One in eight women develop breast cancer at some point in their lives. It is the second most common cancer in women, with lung cancer being number one. Fortunately, many advances have been made in the medical community, both with early detection of breast cancers and suspicious breast lumps, as well as with treatment options that are available for breast cancer. If you have been diagnosed with breast cancer, and the stage is not too advanced, it may very well be able to be effectively treated and cured.[1]

Method 1
Method 1 of 2:

Opting for Medical Treatment

  1. 1
    Determine the stage and severity of your breast cancer.[2] Before being able to realistically discuss treatment options with your doctor, you will need to know the details of your breast cancer. Things to be aware of include whether it is present in one or both breasts, the size of the tumor, whether there is one lump or multiple lumps, and whether or not it has spread to the lymph nodes in your armpit and/or to other areas of your body (called metastasis). All of this information will help your doctor to determine the stage of your cancer, which will in turn dictate your treatment options. The stages of breast cancer are:[3]

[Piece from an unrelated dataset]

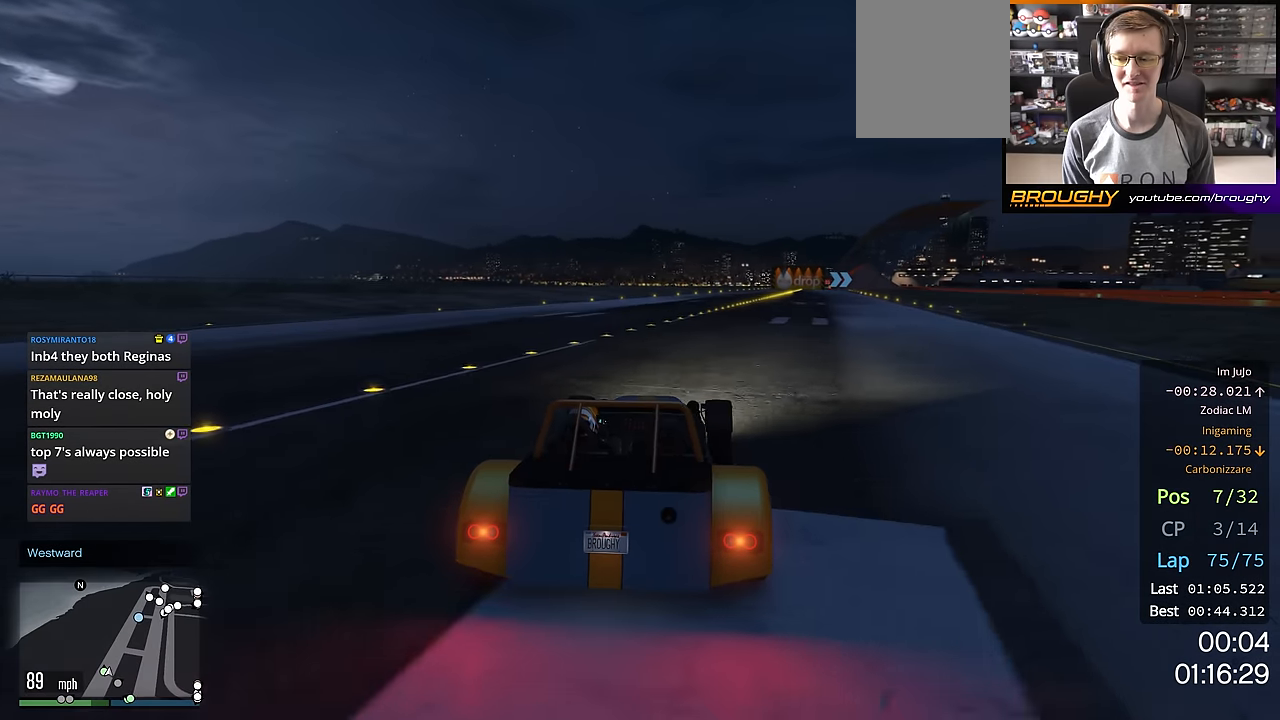
{"buttons": ["R2"], "left_stick": "center", "right_stick": "center", "events": []}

    • Stage I — The tumor is localized to the breast and is less than 2 cm in diameter.
    • Stage II — The tumor is present in the breast and axillary (armpit) lymph nodes. It may be up to 5 cm in diameter.
    • Stage III — The tumor is greater than 5 cm in diameter, and has spread to local areas surrounding the breast.

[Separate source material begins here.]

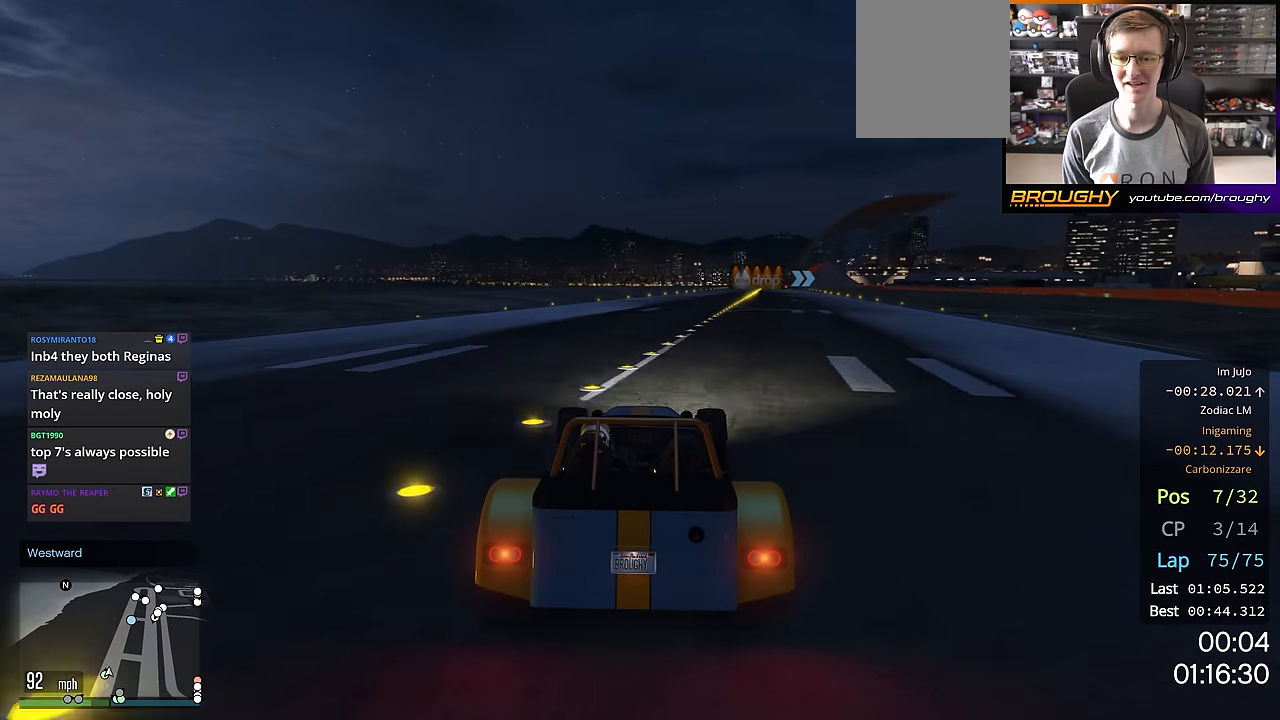
{"buttons": ["R2"], "left_stick": "center", "right_stick": "center", "events": []}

    • Stage IV — The cancer has spread (metastasized) all throughout the body. This stage is unfortunately not curable.
  2. 2
    Opt for surgery. If breast cancer is detected, the most common first line of treatment is surgery. You can either receive what is called a "lumpectomy," in which only the worrisome lump is removed and not your entire breast, or a "mastectomy," in which your whole breast is removed.[4] Some women even receive what is called a "double mastectomy," in which both breasts are removed, even if the cancer is only present in one breast. This is often to diminish their risk of developing breast cancer in the other breast down the road (as sometimes having it in one breast can predispose you to developing it in the other breast down the road).[5]
    • At the time of surgery, you can opt for breast reconstruction if you wish. This can be done at the same time as your breast is removed, or it can be done at a later date.
    • Many health care plans cover breast reconstruction surgery for women who have breast cancer. On the other hand, it is generally not covered when received for cosmetic reasons such as a breast augmentation.
    • If your cancer is of an early enough stage, surgery alone may be enough.
    • Radiation may or may not be done in addition to surgery depending upon the extent of your cancer. Your doctor will advise you.[6]
    • It is often recommended to proceed with chemotherapy (at least hormone-based therapy) following surgery to be certain that you give yourself the absolute best chance to be cure.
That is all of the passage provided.